(Beginning of DATASET EXCERPTS)

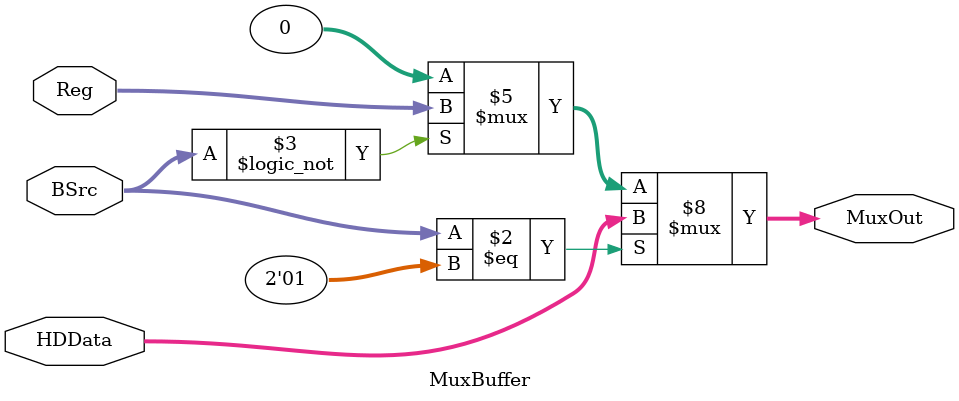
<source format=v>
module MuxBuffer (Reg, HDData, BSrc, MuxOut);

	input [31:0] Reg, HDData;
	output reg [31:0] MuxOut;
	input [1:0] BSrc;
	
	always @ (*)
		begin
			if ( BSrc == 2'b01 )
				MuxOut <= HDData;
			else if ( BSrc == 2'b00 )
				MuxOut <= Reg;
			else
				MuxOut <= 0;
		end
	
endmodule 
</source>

(End of DATASET EXCERPTS)

WHAT TO PRODUCE: From the line containing "if ( BSrc == 2'b01 )" down to the last line of the data, transcribe every line exactly; nothing else should appear.

SOLUTION TO THIS PROBLEM:
			if ( BSrc == 2'b01 )
				MuxOut <= HDData;
			else if ( BSrc == 2'b00 )
				MuxOut <= Reg;
			else
				MuxOut <= 0;
		end
	
endmodule 
</source>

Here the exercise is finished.